Just at that moment, my mobile rang.  I took it out of my pocket and answered.

“Desmond?”  Sarah snapped.  “Where are you?  Why are you so late home?  You promised to put up those pictures tonight!”

“I just helped capture some gangsters who were kidnapping East European girls to force them into prostitution. I’m with the police now.  I jumped up onto their van and they fired a shotgun at me and singed my hair. It’ll be in all the newspapers, maybe even on the telly news.”

“What are you talking about, Desmond?   More of your stupid daydreams?  Police?  Gangsters?  Have you been drinking?  Do you realise you’ve missed Coronation Street?”

I cut the call while she was still talking, because Alison was moving away.

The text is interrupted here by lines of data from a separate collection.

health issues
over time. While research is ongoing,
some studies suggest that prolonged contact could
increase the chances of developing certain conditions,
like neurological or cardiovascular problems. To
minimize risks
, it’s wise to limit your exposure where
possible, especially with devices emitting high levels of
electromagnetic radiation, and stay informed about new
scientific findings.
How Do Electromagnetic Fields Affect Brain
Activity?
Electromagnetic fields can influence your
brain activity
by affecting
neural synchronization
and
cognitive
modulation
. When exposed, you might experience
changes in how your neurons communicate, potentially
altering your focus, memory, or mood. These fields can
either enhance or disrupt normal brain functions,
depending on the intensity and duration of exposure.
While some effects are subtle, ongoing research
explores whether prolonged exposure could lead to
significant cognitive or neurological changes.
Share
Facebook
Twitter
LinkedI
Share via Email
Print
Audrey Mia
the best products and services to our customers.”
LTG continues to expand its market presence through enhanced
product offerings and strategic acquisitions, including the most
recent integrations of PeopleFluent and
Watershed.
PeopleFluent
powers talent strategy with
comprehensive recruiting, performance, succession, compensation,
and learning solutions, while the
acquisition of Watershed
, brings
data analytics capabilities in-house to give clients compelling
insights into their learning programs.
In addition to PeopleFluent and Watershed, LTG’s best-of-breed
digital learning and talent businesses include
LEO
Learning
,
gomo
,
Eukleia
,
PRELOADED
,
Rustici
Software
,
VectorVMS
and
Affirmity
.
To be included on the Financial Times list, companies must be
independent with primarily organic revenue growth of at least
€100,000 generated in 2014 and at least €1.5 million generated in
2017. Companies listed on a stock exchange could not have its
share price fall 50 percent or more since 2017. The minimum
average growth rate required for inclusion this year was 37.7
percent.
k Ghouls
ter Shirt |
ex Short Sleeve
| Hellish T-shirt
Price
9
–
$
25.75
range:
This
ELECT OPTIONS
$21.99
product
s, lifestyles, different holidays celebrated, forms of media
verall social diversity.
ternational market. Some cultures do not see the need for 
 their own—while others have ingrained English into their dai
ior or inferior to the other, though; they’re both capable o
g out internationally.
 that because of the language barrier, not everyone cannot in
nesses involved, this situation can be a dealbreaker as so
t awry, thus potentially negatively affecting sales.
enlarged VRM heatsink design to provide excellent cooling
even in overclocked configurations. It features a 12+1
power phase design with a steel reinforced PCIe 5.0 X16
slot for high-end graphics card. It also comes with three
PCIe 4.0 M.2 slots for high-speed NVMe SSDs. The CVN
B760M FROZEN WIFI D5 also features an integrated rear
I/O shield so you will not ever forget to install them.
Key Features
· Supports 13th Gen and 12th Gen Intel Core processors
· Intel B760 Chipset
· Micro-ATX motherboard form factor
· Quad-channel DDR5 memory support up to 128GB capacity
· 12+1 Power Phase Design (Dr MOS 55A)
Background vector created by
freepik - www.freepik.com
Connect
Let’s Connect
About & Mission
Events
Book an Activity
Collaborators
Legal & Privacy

“Please, don’t go,”  I said to Alison, touching her sleeve to call her back.  She wasn’t wearing lots of make-up, and she had trousers and not a short skirt.  But she was every bit as sexy as Rachel but in a totally different way.  “Look, you’re probably married or in a relationship,” I began warily, prepared for the inevitable brush-off. “But if you’re not, would you like to come for a meal with me sometime?”

“Yeah, love to!”  She smiled, looking at her watch.  “I’ll be off duty in an hour, but since they’ll want to talk to you back at the station, we could meet up there.  There’s a lovely boozer I know of, where they do good meals.”

“And maybe you could tell me how to apply to join the Met?”

“It’s a big decision.”

“I’m a decisive person.”

And suddenly, I realised it was true.